The answer must consist of each line below that contains the word "Wortlaut", copied in full.

=-=-=-=-=

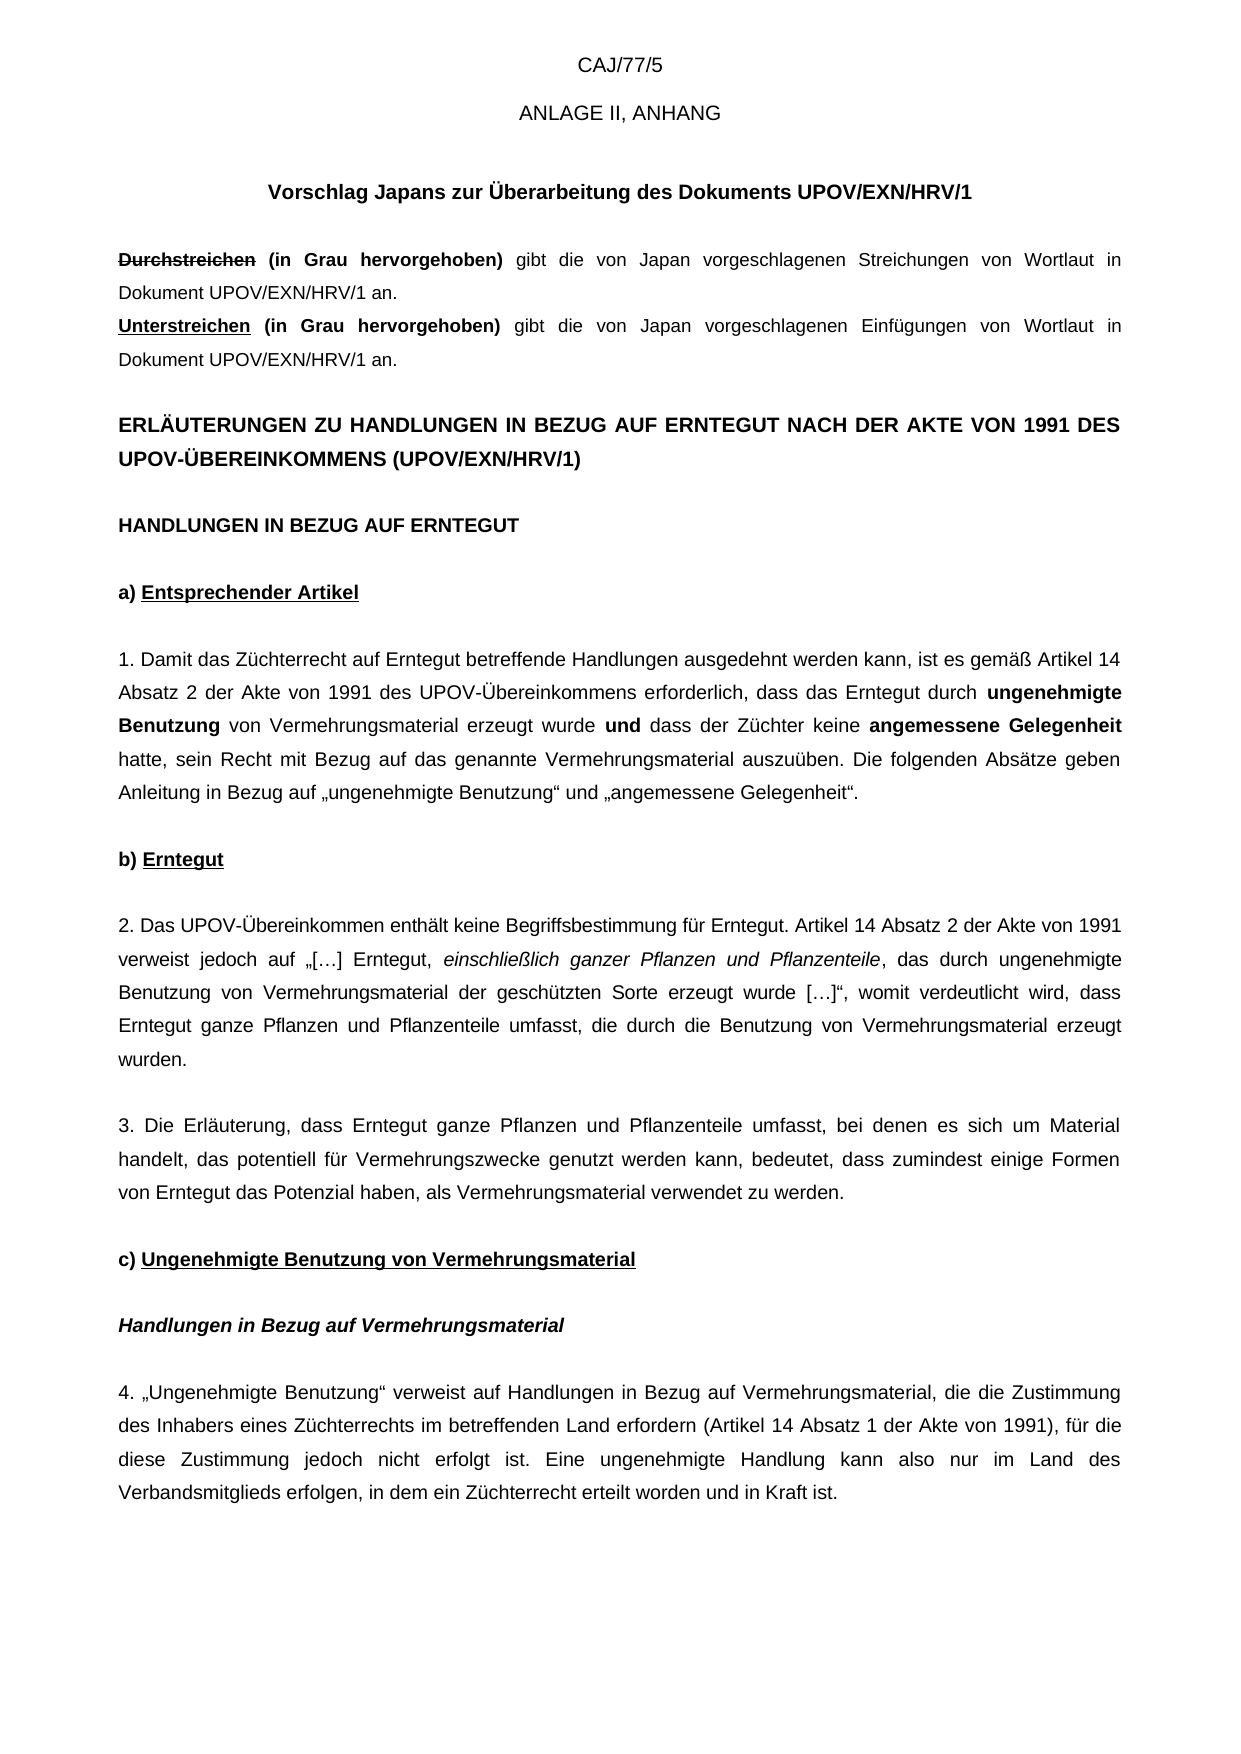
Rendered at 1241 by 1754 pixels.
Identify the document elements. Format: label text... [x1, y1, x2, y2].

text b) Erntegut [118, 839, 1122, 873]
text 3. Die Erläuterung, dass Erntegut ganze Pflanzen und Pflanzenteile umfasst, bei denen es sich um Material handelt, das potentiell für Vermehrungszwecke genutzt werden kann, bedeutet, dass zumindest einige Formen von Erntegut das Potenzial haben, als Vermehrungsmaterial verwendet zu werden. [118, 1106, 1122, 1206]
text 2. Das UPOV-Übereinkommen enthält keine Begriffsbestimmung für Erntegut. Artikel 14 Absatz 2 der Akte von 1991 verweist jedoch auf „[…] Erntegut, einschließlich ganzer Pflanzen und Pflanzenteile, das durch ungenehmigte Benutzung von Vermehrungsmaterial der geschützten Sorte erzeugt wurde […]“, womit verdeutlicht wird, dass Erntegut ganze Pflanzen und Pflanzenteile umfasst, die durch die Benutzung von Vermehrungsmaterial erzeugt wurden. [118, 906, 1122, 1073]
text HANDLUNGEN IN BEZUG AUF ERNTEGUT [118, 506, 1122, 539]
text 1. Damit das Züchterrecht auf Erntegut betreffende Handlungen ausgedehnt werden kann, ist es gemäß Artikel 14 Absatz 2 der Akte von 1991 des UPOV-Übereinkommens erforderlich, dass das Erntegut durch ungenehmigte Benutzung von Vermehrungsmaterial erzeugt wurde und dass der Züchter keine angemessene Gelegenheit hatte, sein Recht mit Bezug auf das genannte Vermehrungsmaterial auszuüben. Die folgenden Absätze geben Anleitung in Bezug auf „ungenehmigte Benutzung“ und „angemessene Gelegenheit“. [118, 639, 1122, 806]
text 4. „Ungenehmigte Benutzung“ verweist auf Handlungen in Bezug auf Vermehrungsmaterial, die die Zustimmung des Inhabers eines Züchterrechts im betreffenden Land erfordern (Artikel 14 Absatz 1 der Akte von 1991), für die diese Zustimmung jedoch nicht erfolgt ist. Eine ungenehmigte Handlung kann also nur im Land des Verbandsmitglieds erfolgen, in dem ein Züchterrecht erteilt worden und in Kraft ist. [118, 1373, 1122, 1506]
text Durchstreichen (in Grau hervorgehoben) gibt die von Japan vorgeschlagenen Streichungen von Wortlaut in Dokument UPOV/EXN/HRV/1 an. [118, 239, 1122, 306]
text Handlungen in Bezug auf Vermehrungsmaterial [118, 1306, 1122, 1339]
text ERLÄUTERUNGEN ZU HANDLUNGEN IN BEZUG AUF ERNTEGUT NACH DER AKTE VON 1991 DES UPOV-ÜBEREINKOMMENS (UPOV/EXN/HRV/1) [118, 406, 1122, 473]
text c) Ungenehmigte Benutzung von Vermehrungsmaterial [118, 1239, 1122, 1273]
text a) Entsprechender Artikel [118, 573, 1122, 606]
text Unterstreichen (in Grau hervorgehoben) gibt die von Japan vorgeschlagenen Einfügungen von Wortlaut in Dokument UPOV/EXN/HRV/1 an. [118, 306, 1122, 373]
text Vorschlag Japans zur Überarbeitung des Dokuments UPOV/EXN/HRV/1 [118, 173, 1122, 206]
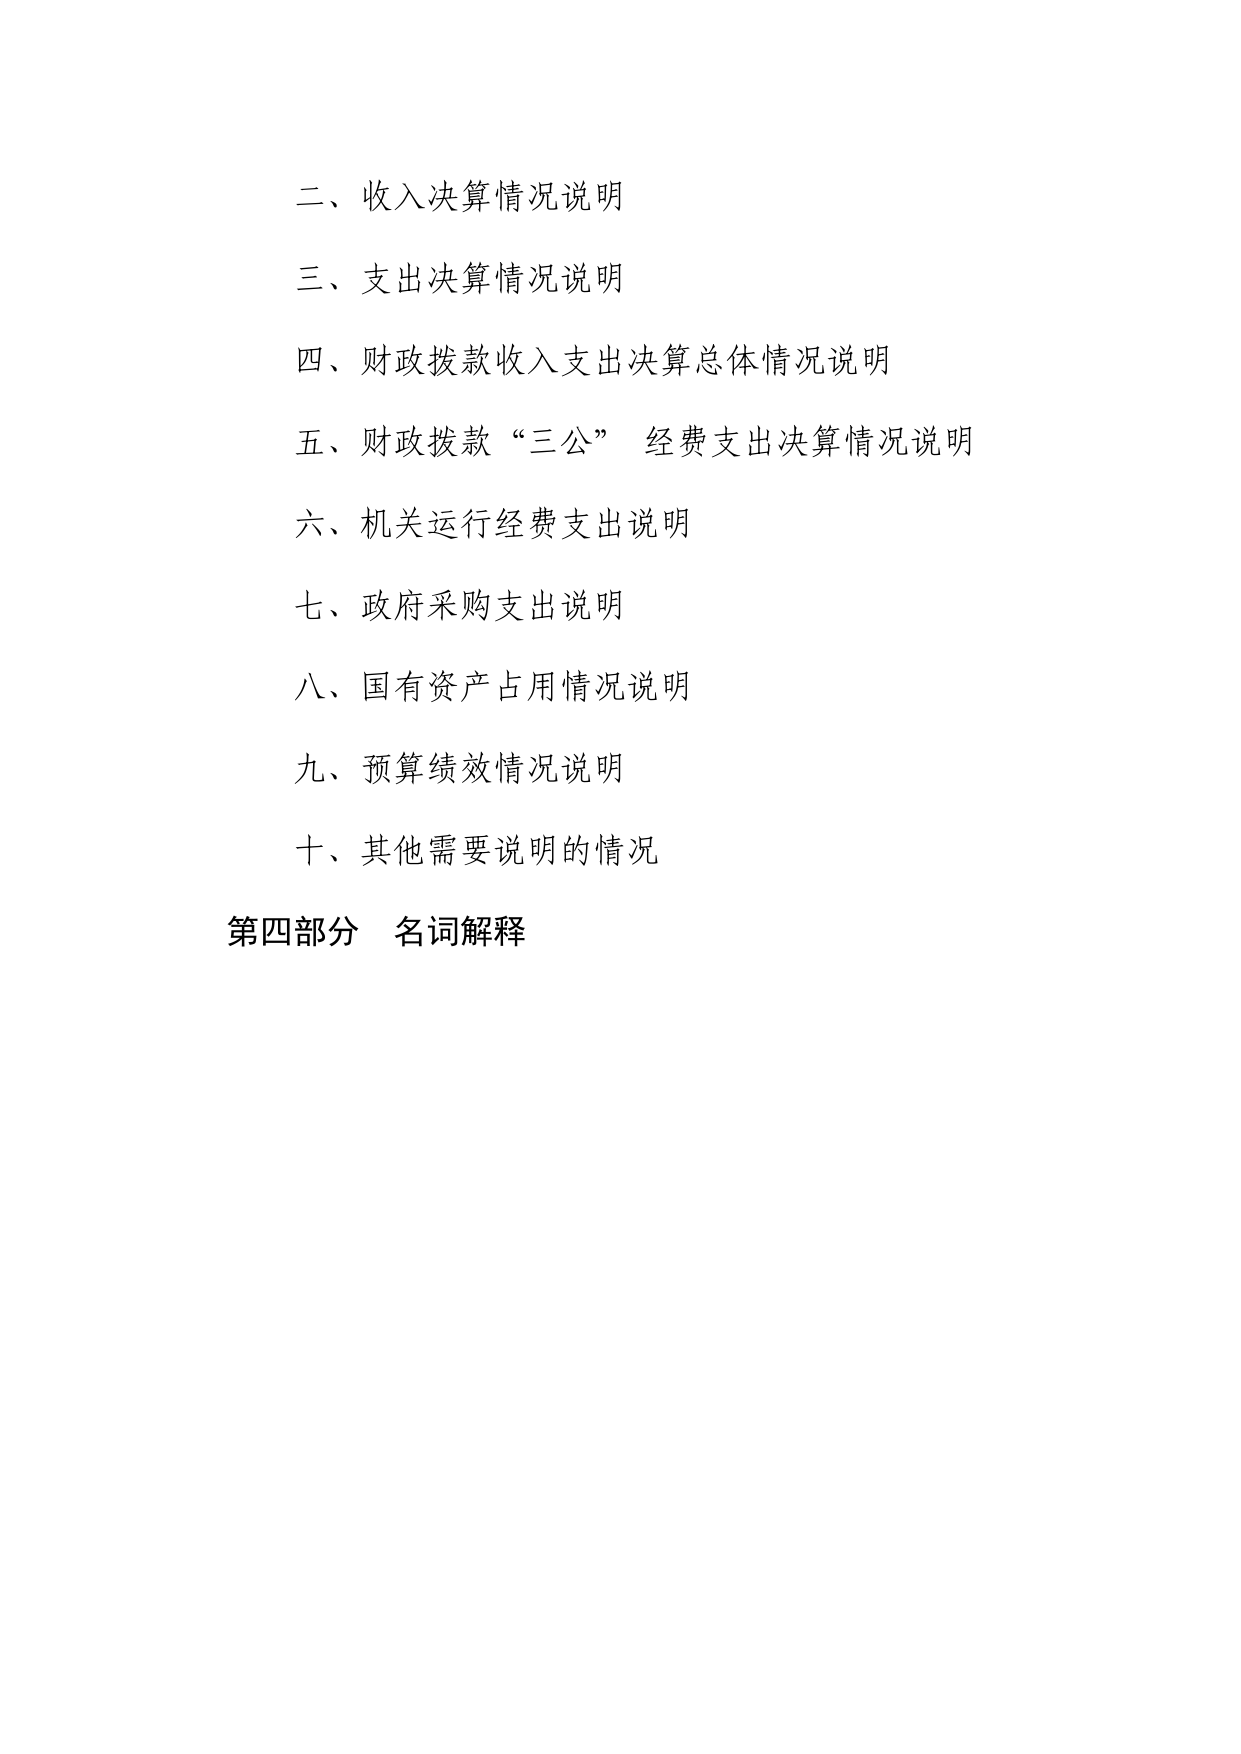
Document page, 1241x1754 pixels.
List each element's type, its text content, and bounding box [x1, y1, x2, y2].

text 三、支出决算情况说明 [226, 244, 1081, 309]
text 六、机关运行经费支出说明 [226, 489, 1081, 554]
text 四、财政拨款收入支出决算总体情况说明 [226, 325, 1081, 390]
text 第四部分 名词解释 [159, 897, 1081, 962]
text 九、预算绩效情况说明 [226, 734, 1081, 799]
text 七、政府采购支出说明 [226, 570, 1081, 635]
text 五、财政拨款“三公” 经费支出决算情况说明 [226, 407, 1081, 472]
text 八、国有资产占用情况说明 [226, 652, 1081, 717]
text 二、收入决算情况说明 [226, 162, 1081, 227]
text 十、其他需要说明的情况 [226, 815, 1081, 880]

=-=-=-=-=

OUTPUT FOR THIS TASK:
text Durchstreichen (in Grau hervorgehoben) gibt die von Japan vorgeschlagenen Streichungen von Wortlaut in Dokument UPOV/EXN/HRV/1 an. [118, 239, 1122, 306]
text Unterstreichen (in Grau hervorgehoben) gibt die von Japan vorgeschlagenen Einfügungen von Wortlaut in Dokument UPOV/EXN/HRV/1 an. [118, 306, 1122, 373]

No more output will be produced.